Start of Data for the task
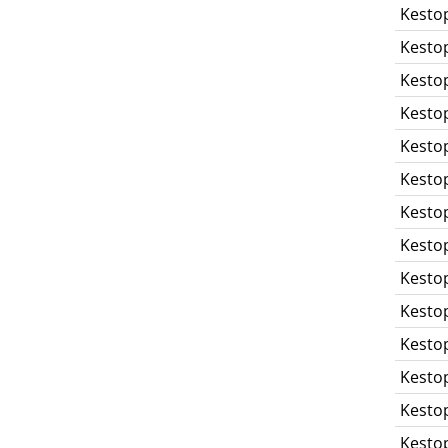
Kesto
Kesto
Kesto
Kesto
Kesto
Kesto
Kesto
Kesto
Kesto
Kesto
Kesto
Kesto
Kesto
Kesto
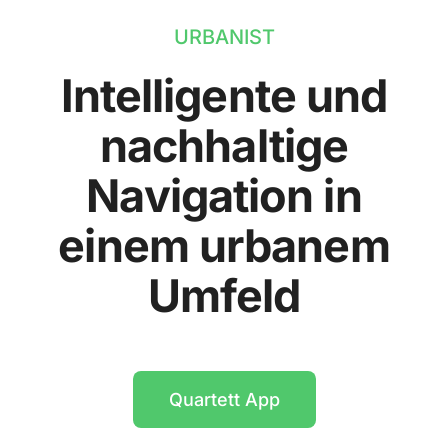
URBANIST
Intelligente und
nachhaltige
Navigation in
einem urbanem
Umfeld
Quartett App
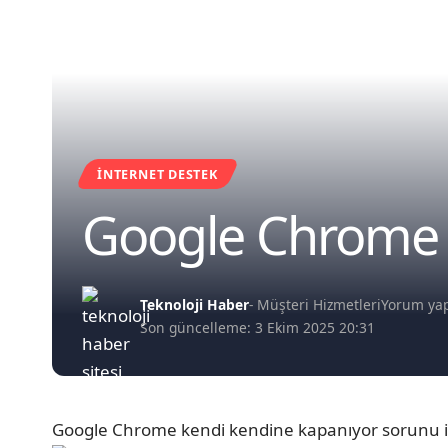
İNTERNET DESTEK
Google Chrome 
Teknoloji Haber
- Müşteri Hizmetleri
Yorum ya
Son güncelleme: 3 Ekim 2025 20:31
Google Chrome kendi kendine kapanıyor sorunu iç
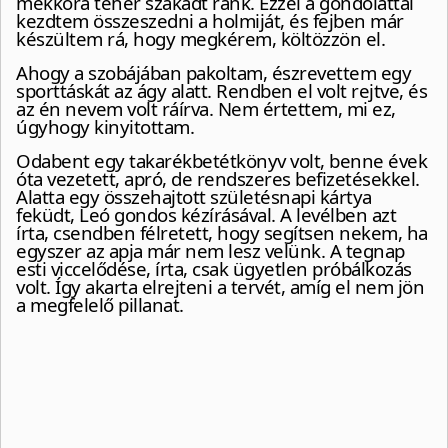
mekkora teher szakadt ránk. Ezzel a gondolattal
kezdtem összeszedni a holmiját, és fejben már
készültem rá, hogy megkérem, költözzön el.
Ahogy a szobájában pakoltam, észrevettem egy
sporttáskát az ágy alatt. Rendben el volt rejtve, és
az én nevem volt ráírva. Nem értettem, mi ez,
úgyhogy kinyitottam.
Odabent egy takarékbetétkönyv volt, benne évek
óta vezetett, apró, de rendszeres befizetésekkel.
Alatta egy összehajtott születésnapi kártya
feküdt, Leó gondos kézírásával. A levélben azt
írta, csendben félretett, hogy segítsen nekem, ha
egyszer az apja már nem lesz velünk. A tegnap
esti viccelődése, írta, csak ügyetlen próbálkozás
volt. Így akarta elrejteni a tervét, amíg el nem jön
a megfelelő pillanat.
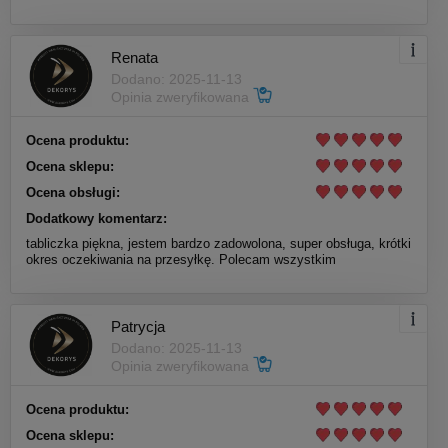
Renata
Dodano: 2025-11-13
Opinia zweryfikowana
Ocena produktu:
Ocena sklepu:
Ocena obsługi:
Dodatkowy komentarz:
tabliczka piękna, jestem bardzo zadowolona, super obsługa, krótki
okres oczekiwania na przesyłkę. Polecam wszystkim
Patrycja
Dodano: 2025-11-13
Opinia zweryfikowana
Ocena produktu:
Ocena sklepu:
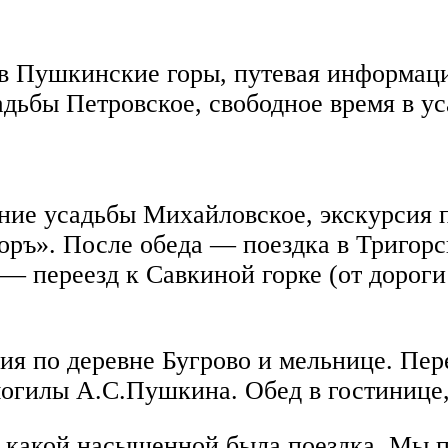
 в Пушкинские горы, путевая информаци
ьбы Петровское, свободное время в уса
ение усадьбы Михайловское, экскурсия п
оръ». После обеда — поездка в Тригорск
 переезд к Савкиной горке (от дороги 
рсия по деревне Бугрово и мельнице. Пе
огилы А.С.Пушкина. Обед в гостинице, 
 какой насыщенной была поездка. Мы п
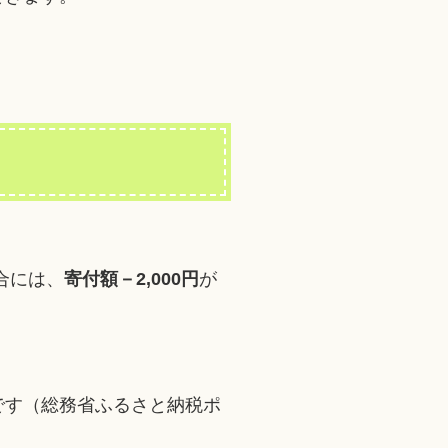
合には、
寄付額－2,000円
が
です（総務省ふるさと納税ポ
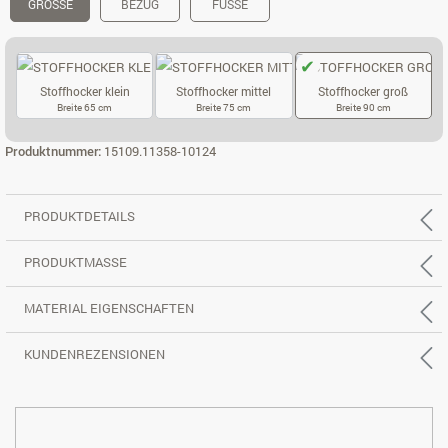
GRÖSSE
BEZUG
FÜSSE
Stoffhocker klein
Stoffhocker mittel
Stoffhocker groß
Breite 65 cm
Breite 75 cm
Breite 90 cm
STOFFHOCKER KLEIN
STOFFHOCKER MITTEL
STOFFHOCKER
Produktnummer:
15109.11358-10124
PRODUKTDETAILS
PRODUKTMASSE
MATERIAL EIGENSCHAFTEN
KUNDENREZENSIONEN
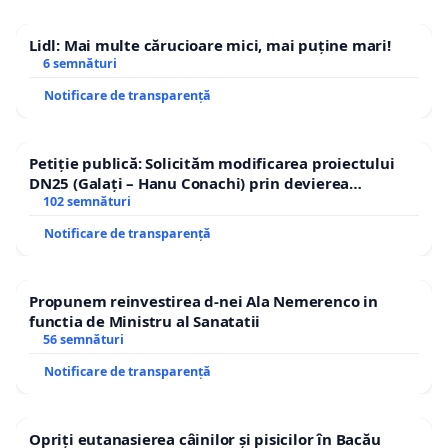
Lidl: Mai multe cărucioare mici, mai puține mari!
6 semnături
Notificare de transparență
Petiție publică: Solicităm modificarea proiectului
DN25 (Galați – Hanu Conachi) prin devierea
traseului în afara localităților!
102 semnături
Notificare de transparență
Propunem reinvestirea d-nei Ala Nemerenco in
functia de Ministru al Sanatatii
56 semnături
Notificare de transparență
Opriți eutanasierea câinilor și pisicilor în Bacău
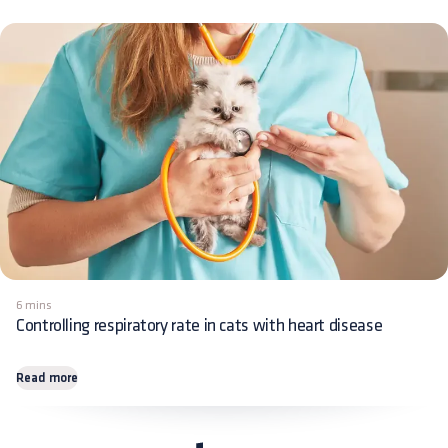
6 mins
Controlling respiratory rate in cats with heart disease
Read more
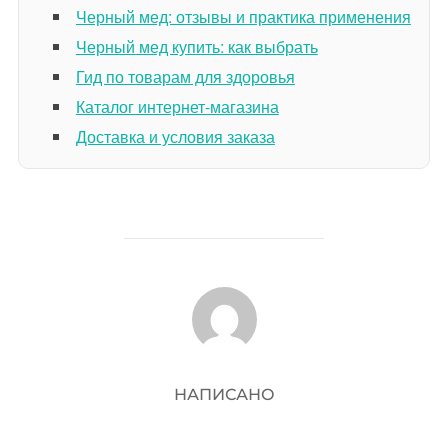
Черный мед: отзывы и практика применения
Черный мед купить: как выбрать
Гид по товарам для здоровья
Каталог интернет-магазина
Доставка и условия заказа
АВТОР ЗАПИСИ
НАПИСАНО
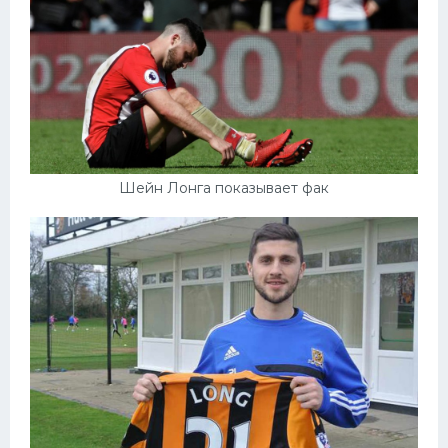
Шейн Лонга показывает фак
End of Data for the task
(Task goal) Exclude the pictures and repeat every other part of the records word for word.

(Exercise response)
Kesto
Kesto
Kesto
Kesto
Kesto
Kesto
Kesto
Kesto
Kesto
Kesto
Kesto
Kesto
Kesto
Kesto
URBANIST
Intelligente und
nachhaltige
Navigation in
einem urbanem
Umfeld
Quartett App
İNTERNET DESTEK
Google Chrome 
Teknoloji Haber
- Müşteri Hizmetleri
Yorum ya
Son güncelleme: 3 Ekim 2025 20:31
Google Chrome kendi kendine kapanıyor sorunu iç
mekkora teher szakadt ránk. Ezzel a gondolattal
kezdtem összeszedni a holmiját, és fejben már
készültem rá, hogy megkérem, költözzön el.
Ahogy a szobájában pakoltam, észrevettem egy
sporttáskát az ágy alatt. Rendben el volt rejtve, és
az én nevem volt ráírva. Nem értettem, mi ez,
úgyhogy kinyitottam.
Odabent egy takarékbetétkönyv volt, benne évek
óta vezetett, apró, de rendszeres befizetésekkel.
Alatta egy összehajtott születésnapi kártya
feküdt, Leó gondos kézírásával. A levélben azt
írta, csendben félretett, hogy segítsen nekem, ha
egyszer az apja már nem lesz velünk. A tegnap
esti viccelődése, írta, csak ügyetlen próbálkozás
volt. Így akarta elrejteni a tervét, amíg el nem jön
a megfelelő pillanat.
Renata
Dodano: 2025-11-13
Opinia zweryfikowana
Ocena produktu:
Ocena sklepu:
Ocena obsługi:
Dodatkowy komentarz:
tabliczka piękna, jestem bardzo zadowolona, super obsługa, krótki
okres oczekiwania na przesyłkę. Polecam wszystkim
Patrycja
Dodano: 2025-11-13
Opinia zweryfikowana
Ocena produktu:
Ocena sklepu:
 в Пушкинские горы, путевая информаци
ьбы Петровское, свободное время в уса
ение усадьбы Михайловское, экскурсия п
оръ». После обеда — поездка в Тригорск
 переезд к Савкиной горке (от дороги 
рсия по деревне Бугрово и мельнице. Пе
огилы А.С.Пушкина. Обед в гостинице, 
 какой насыщенной была поездка. Мы п
合には、
寄付額－2,000円
が
です（総務省ふるさと納税ポ
GRÖSSE
BEZUG
FÜSSE
Stoffhocker klein
Stoffhocker mittel
Stoffhocker groß
Breite 65 cm
Breite 75 cm
Breite 90 cm
STOFFHOCKER KLEIN
STOFFHOCKER MITTEL
STOFFHOCKER
Produktnummer:
15109.11358-10124
PRODUKTDETAILS
PRODUKTMASSE
MATERIAL EIGENSCHAFTEN
KUNDENREZENSIONEN
Lidl: Mai multe cărucioare mici, mai puține mari!
6 semnături
Notificare de transparență
Petiție publică: Solicităm modificarea proiectului
DN25 (Galați – Hanu Conachi) prin devierea
traseului în afara localităților!
102 semnături
Notificare de transparență
Propunem reinvestirea d-nei Ala Nemerenco in
functia de Ministru al Sanatatii
56 semnături
Notificare de transparență
Opriți eutanasierea câinilor și pisicilor în Bacău
6 mins
Controlling respiratory rate in cats with heart disease
Read more
Черный мед: отзывы и практика применения
Черный мед купить: как выбрать
Гид по товарам для здоровья
Каталог интернет-магазина
Доставка и условия заказа
АВТОР ЗАПИСИ
НАПИСАНО
Шейн Лонга показывает фак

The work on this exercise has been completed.